Car-sharing company Lyft, for example, has built in several mechanisms to ensure car owners can trust the customers they’re picking up. Users must link their Lyft accounts to their Facebook profiles so that car owners know what the customer looks like and something about them ahead of time. Accounts have to be registered with a credit card so payment is always guaranteed. Lastly, previous service providers rate customers, which means behave badly and you’ll be barred from participating in the future.
That works both ways for most sharing economy services. Customers can also rate service providers – those peer reviews effectively force providers to self-regulate, as a handful of bad reviews could mean the end of your business.
Drawing the line
Another way to mitigate risk is to be careful about what you choose to crowdsource and automate, both as a user and as a platform provider.
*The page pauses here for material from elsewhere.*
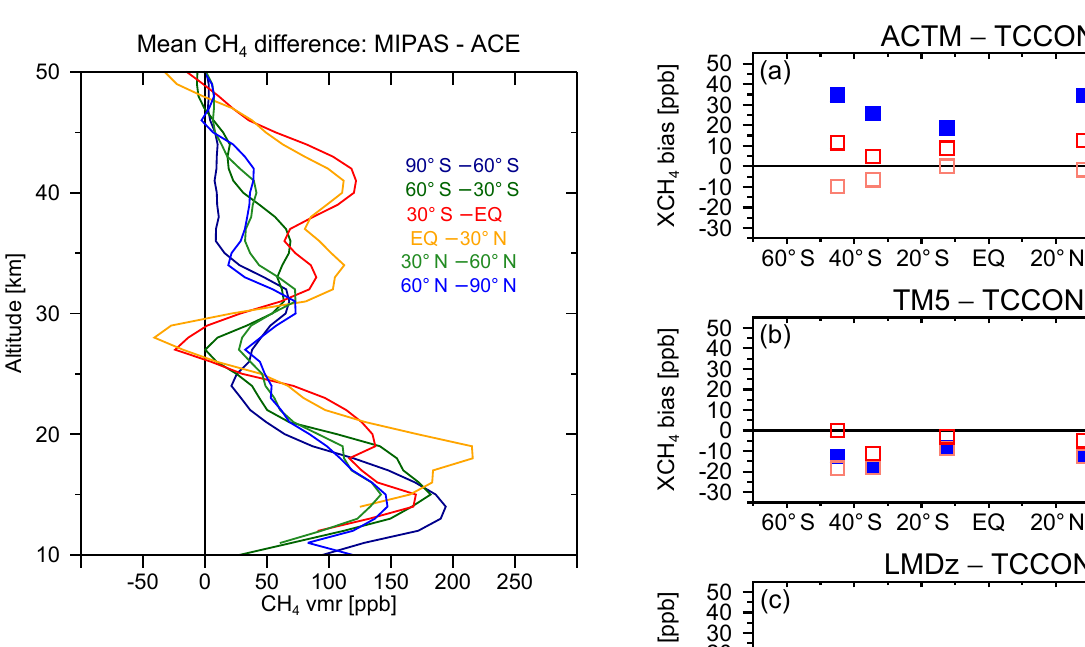
Figure 1. Mean CH 4 differences between collocated MIPAS and ACE-FTS CH 4 profiles measured in the year 2010. Mean CH 4 dif- ferences in parts per billion (ppb) are derived for 30 ◦ latitudinal bands indicated by different colors.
“There are always going to be major events that can make or break a company. That’s why we’ll never lose the value of professional consultants who bring historical knowledge and long-term experience to the table,” says Reid. “It’s likely that a business wouldn’t use the collaborative economy if it had a million dollar deal on the line but if it was a startup with 10 employees and it needed to write a standard employment contract, of course it would.”
So while collaborative economy suppliers should never outsource their high-value activity, everything else is open for consideration. Reid goes so far as to say that companies should even consider cannibalising themselves by automating their own low-value activity. He explains: “Think about that bottom 20 per cent of low-value jobs: empower the consumer by commoditising them. Do that and your customers will reward you with their business for the higher-value services you offer.”
Technology adoption is therefore not only integral to business growth, but also changes the way customers transact with you and is therefore much more than a technology project – it’s a transformation of the entire business. “It’s imperative to lay the foundations correctly so that the technology systems support the business and its changing needs in different market conditions,” says Samuel.
Automating that bottom 20 per cent of tasks is not as difficult as you might think. Reid says that companies need to start experimenting by dipping their toe in the water. They certainly don’t need to worry about inventing new technology. Uber is simply the sum of a Google Maps interface, PayPal, custom code, good design and some clever marketing. Its success lies in delivering a great experience for its customers.
Reid warns: “Sharing and automated services are not a fad; they’re not going away. Everyone’s challenge and opportunity is to think about how they can meet the unmet needs of their customers in as creative a way as possible. You don’t need to develop new technology – the technology already exists. Sharing economy services that do well are those that put customer needs and the customer experience at the forefront of their offering.”
For the leaders of dynamic businesses, the message is clear: your clients and customers want – indeed, they even expect – the flexibility offered by modern methods of product and service delivery. And they are willing to sacrifice some security for lower costs and increased customisation. But there is a limit. Efforts to automate should not be all about bottom-line growth. You need to put the consumer at the heart of any decision or they will take their business to someone who will.